Of course, the “glory” that Walt has inherited is simply another round of problems. He’s saved himself, and Jesse, for the immediate future, because Gus needs him (hence the somewhat out of place scenes with the cartel — to demonstrate how badly Gus is backed into a corner, too, and how badly he needs someone to continue producing the meth, so that Gus can keep his foothold). But next season — there’s a whole new set of complications, not least of which will be Walt working for a man he knows wants him dead. That should be an interesting working relationship, as the more leverage that Walt gains — and the closer he gets to an equal footing with Gus — the more Gus wants to snap his neck.
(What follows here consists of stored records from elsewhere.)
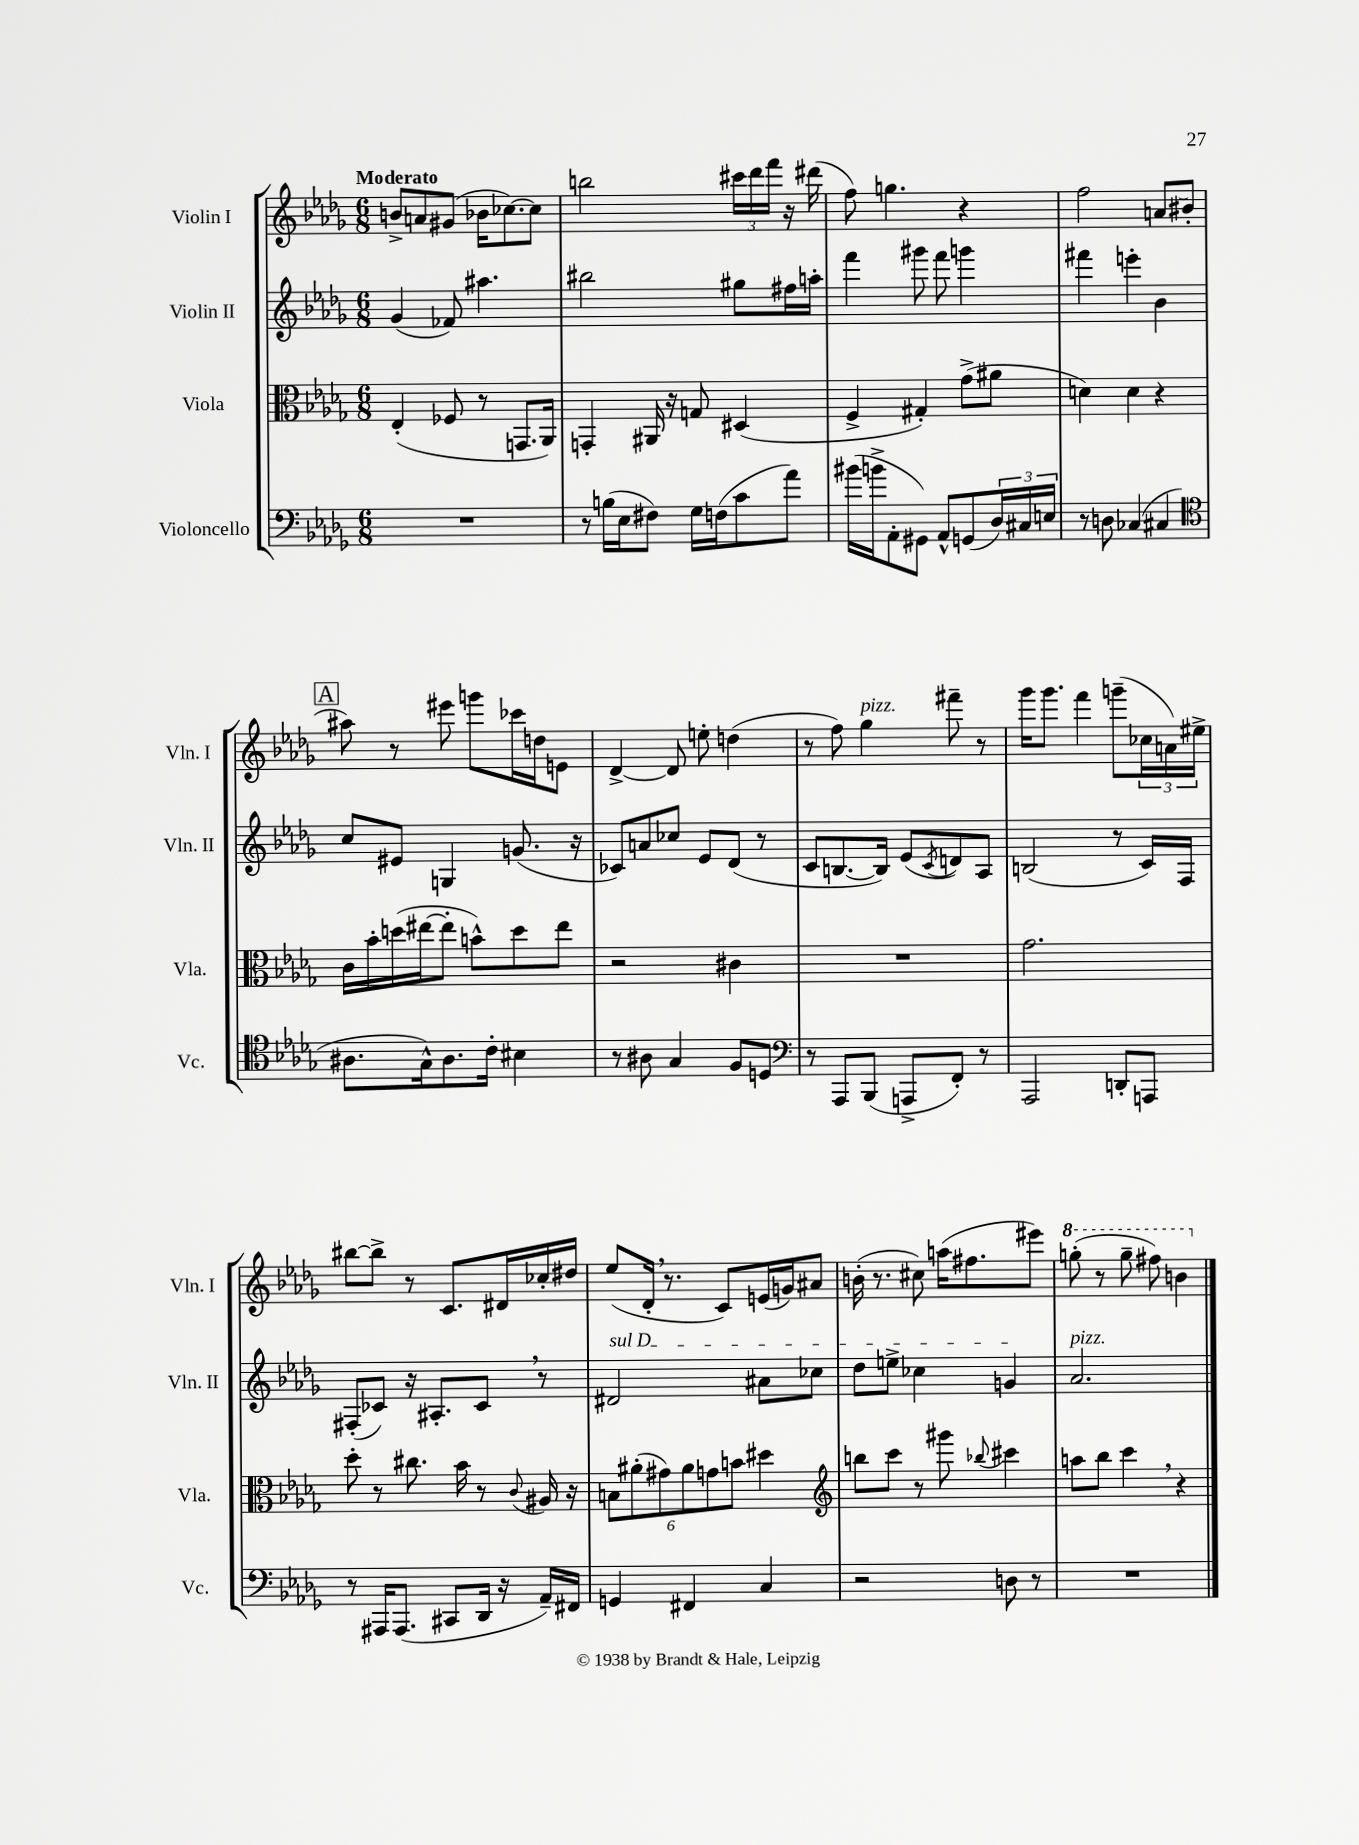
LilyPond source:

<<
\new StaffGroup <<
\new Staff = "s0" \with { instrumentName = "Violin I" shortInstrumentName = "Vln. I" } {
    \clef treble \key des \major \numericTimeSignature \time 6/8 \tempo "Moderato"
    b'8-> a'8 gis'8( bes'16 ces''8.~) ces''8 |
    b''2 \tuplet 3/2 { cis'''16 des'''16 f'''16 } r16 dis'''16( |
    f''8) g''4. r4 |
    f''2 a'8 bis'8-.( |
    \mark \markup { \box "A" } ais''8) r8 eis'''8 g'''8 ces'''16 d''16 e'8 |
    des'4~-> des'8 e''8-. d''4( |
    r8 f''8) ges''4^\markup { \italic "pizz." } fis'''8-- r8 |
    ges'''16 ges'''8. f'''4 g'''8--( \tuplet 3/2 { ces''16 a'16) eis''16-> } |
    bis''8~ bis''8-> r8 c'8. dis'16 ces''16-. dis''16 |
    ees''8( des'16-. \breathe r8. c'8) e'16( g'16) ais'8 |
    b'16-.( r8. cis''8) a''16( fis''8. eis'''8) |
    \ottava #1 g'''8-.( r8 g'''8-- fis'''8) b''4 \ottava #0 \bar "|." |
}
\new Staff = "s1" \with { instrumentName = "Violin II" shortInstrumentName = "Vln. II" } {
    \clef treble \key des \major \numericTimeSignature \time 6/8
    ges'4( fes'8) ais''4. |
    bis''2 gis''8 fis''16 a''16-. |
    f'''4 gis'''8 f'''8 g'''4 |
    fis'''4 e'''4-. bes'4 |
    \mark \markup { \box "A" } c''8 eis'8 g4 g'8.( r16 |
    ces'8) a'8 ces''8 ees'8 des'8( r8 |
    c'8 b8.~ b16) ees'8( \acciaccatura { c'8 } d'8) aes8 |
    b2( r8 c'16) f16 |
    fis8-.( ces'8) r16 ais8.-. ces'8 \breathe r8 |
    \once \override TextSpanner.bound-details.left.text = \markup { \italic "sul D" } dis'2\startTextSpan ais'8 ces''8 |
    des''8 e''8-> ces''4 g'4\stopTextSpan |
    aes'2.^\markup { \italic "pizz." } \bar "|." |
}
\new Staff = "s2" \with { instrumentName = "Viola" shortInstrumentName = "Vla." } {
    \clef alto \key des \major \numericTimeSignature \time 6/8
    ees4-.( fes8 r8 g,8. aes,16) |
    g,4-. ais,16 r16 g8 dis4( |
    f4-> gis4-.) ges'8->( ais'8 |
    d'4) d'4 r4 |
    \mark \markup { \box "A" } c'16 bes'16-. d''16( eis''16~ eis''8-. b'8-^) d''8 eis''8 |
    r2 cis'4 |
    R2. |
    ges'2. |
    des''8-. r8 cis''8. bes'16 r8 \appoggiatura { c'8 } ais16 r16 |
    \tuplet 6/4 { b8 ais'8-.( gis'8) ais'8 g'8 b'8 } dis''4 |
    \clef treble b''8 c'''8 r8 gis'''8 \appoggiatura { bes''8 } cis'''4 |
    a''8 bes''8 c'''4 \breathe r4 \bar "|." |
}
\new Staff = "s3" \with { instrumentName = "Violoncello" shortInstrumentName = "Vc." } {
    \clef bass \key des \major \numericTimeSignature \time 6/8
    R2. |
    r8 b16( ees16 fis8) ges16 f16( c'8 aes'8) |
    bis'16( b'16-> aes,8-. gis,8) aes,8-^ g,8( \tuplet 3/2 { des16) cis16 e16 } |
    r8 d8 ces4( cis4 |
    \mark \markup { \box "A" } \clef tenor ais8. ges16-^) ais8. c'16-. bis4 |
    r8 ais8 ges4 f8 d8 |
    \clef bass r8 aes,,8 bes,,8( a,,8-> f,8-.) r8 |
    aes,,2 d,8-. a,,8 |
    r8 ais,,16 ais,,8.( cis,8 des,16 r16 aes,16--) fis,16 |
    g,4 fis,4 c4 |
    r2 d8 r8 |
    R2. \bar "|." |
}
>>
>>
\layout { \context { \Score \remove "Bar_number_engraver" } }
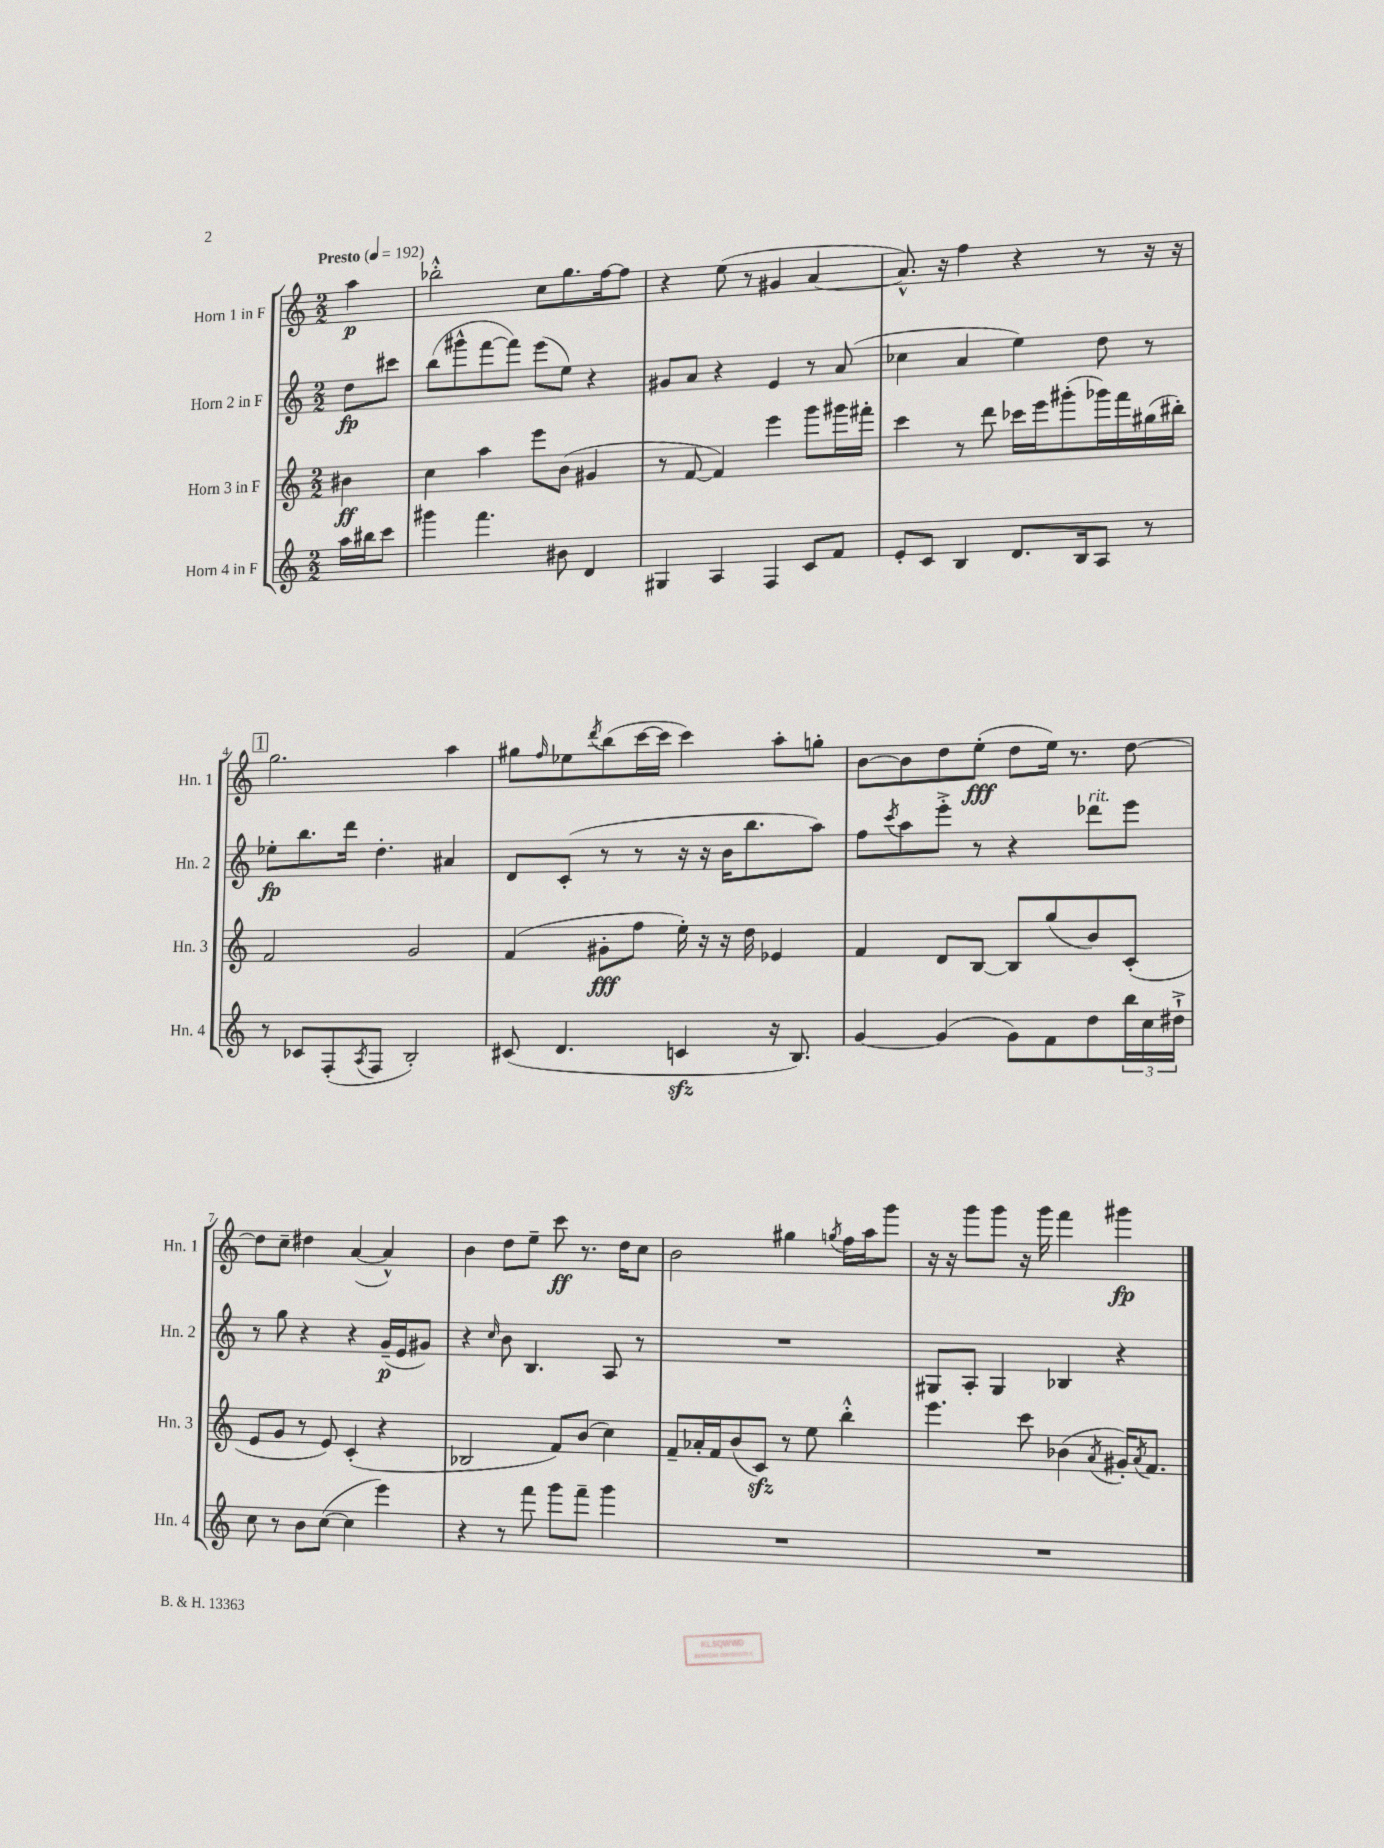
<<
\new StaffGroup <<
\new Staff = "s0" \with { instrumentName = "Horn 1 in F" shortInstrumentName = "Hn. 1" } {
    \clef treble \key c \major \numericTimeSignature \time 2/2 \partial 4 \tempo "Presto" 4 = 192
    a''4\p |
    bes''2-.-^ c''8 g''8. f''16~ f''8 |
    r4 e''8( r8 gis'4 a'4~ |
    a'8.-^) r16 f''4 r4 r8 r16 r16 |
    \mark \markup { \box "1" } g''2. a''4 |
    gis''8 \grace { f''16 } ees''8 \acciaccatura { d'''8 } b''8( c'''16~ c'''16 c'''4) a''8-. g''8-. |
    b'8~ b'8 d''8 e''8-.\fff( d''8 e''16) r8. d''8~ |
    d''8 c''8-- dis''4 a'4~( a'4-^) |
    b'4 d''8 e''8-- c'''8\ff r8. d''16 c''8 |
    b'2 gis''4 \acciaccatura { g''8 } f''16 a''16 g'''8 |
    r16 r16 g'''8 g'''8 r16 g'''16 f'''4 gis'''4\fp \bar "|." |
}
\new Staff = "s1" \with { instrumentName = "Horn 2 in F" shortInstrumentName = "Hn. 2" } {
    \clef treble \key c \major \numericTimeSignature \time 2/2 \partial 4
    d''8\fp cis'''8 |
    b''8( gis'''8-^ f'''8~ f'''8) e'''8( e''8) r4 |
    gis'8 a'8 r4 e'4 r8 a'8( |
    ces''4 a'4 e''4) d''8 r8 |
    \mark \markup { \box "1" } ees''8-.\fp b''8. d'''16 d''4.-. ais'4 |
    d'8 c'8-.( r8 r8 r16 r16 b'16 b''8. a''8) |
    f''8 \acciaccatura { c'''8 } a''8 e'''8-.-> r8 r4 des'''8^\markup { \italic "rit." } e'''8 |
    r8 g''8 r4 r4 g'16--\p( e'16 gis'8) |
    r4 \grace { c''16 } b'8 b4. a8 r8 |
    R1 |
    gis8 a8-. gis4 bes4 r4 \bar "|." |
}
\new Staff = "s2" \with { instrumentName = "Horn 3 in F" shortInstrumentName = "Hn. 3" } {
    \clef treble \key c \major \numericTimeSignature \time 2/2 \partial 4
    bis'4\ff |
    c''4 a''4 e'''8 b'8( gis'4 |
    r8 f'8~ f'4) e'''4 g'''8 gis'''16 fis'''16-. |
    c'''4 r8 d'''8 ces'''16 e'''16 gis'''8-.( ges'''16) f'''16 gis''16( bis''16-.) |
    \mark \markup { \box "1" } f'2 g'2 |
    f'4( gis'8-.\fff f''8 e''16-.) r16 r16 d''16 ees'4 |
    f'4 d'8 b8~ b8 g''8( b'8) c'8-.( |
    e'8 g'8 r8 e'8) c'4-.( r4 |
    bes2 f'8) b'8( c''4) |
    f'8-- aes'16-. f'16 b'8( c'8\sfz) r8 e''8 b''4-.-^ |
    e'''4. c'''8 bes'4( \acciaccatura { a'8 } gis'16-.) \acciaccatura { a'8 } f'8. \bar "|." |
}
\new Staff = "s3" \with { instrumentName = "Horn 4 in F" shortInstrumentName = "Hn. 4" } {
    \clef treble \key c \major \numericTimeSignature \time 2/2 \partial 4
    a''16 bis''16 c'''8 |
    gis'''4 f'''4. bis'8 d'4 |
    gis4 a4 f4 c'8 f'8 |
    e'8-. c'8 b4 d'8. b16 a8 r8 |
    \mark \markup { \box "1" } r8 ces'8 f8-.( \acciaccatura { a8 } f8 b2-.) |
    cis'8( d'4. c'4\sfz r16 b8.) |
    g'4~ g'4( g'8) f'8 d''8 \tuplet 3/2 { b''16 c''16 dis''16-!-> } |
    c''8 r8 b'8 c''8~( c''4 e'''4) |
    r4 r8 f'''8 g'''8 f'''8-- g'''4 |
    R1 |
    R1 \bar "|." |
}
>>
>>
I’ll save the plot synopsis of last night’s episode — if you’re reading this, you’ve no doubt already seen it — but I would note my favorite scene last night was the one where Walt was facing certain execution. I should’ve known that Walt had some kind of plan, because he’s never begged for his life before and I simply couldn’t imagine a scenario — after all they’ve been through — where Walt would give up Jesse. It was so out of character that I almost felt cheated until I realized that it was a brilliant ploy to set the execution of Gale into motion.

There was something else, too, about last night’s episode: The way that Saul also risked his own life to not give up Jesse’s real location despite the fact that Saul is a total sleazebag. What is it about Jesse that Walt and even Saul want to protect? He’s a fuck-up, and no matter how many chances he’s given, he always seems to fuck it up again. But then, many of us seem to have that person in our lives, don’t we? How many of us have fuck-up siblings or friends that we bail out time after time after time, knowing that a week, a month, or a year later, we’ll just be bailing him out again? There are certain fuck-ups that have that effect on us, and Jesse is the perfect example of a good-hearted fuck-up we can’t help but want to save (“FNL’s Riggins is another example).

I can’t believe we have to wait another nine months to see how this plays out. Until next season folks. Well played, Vince Gilligan. Well played.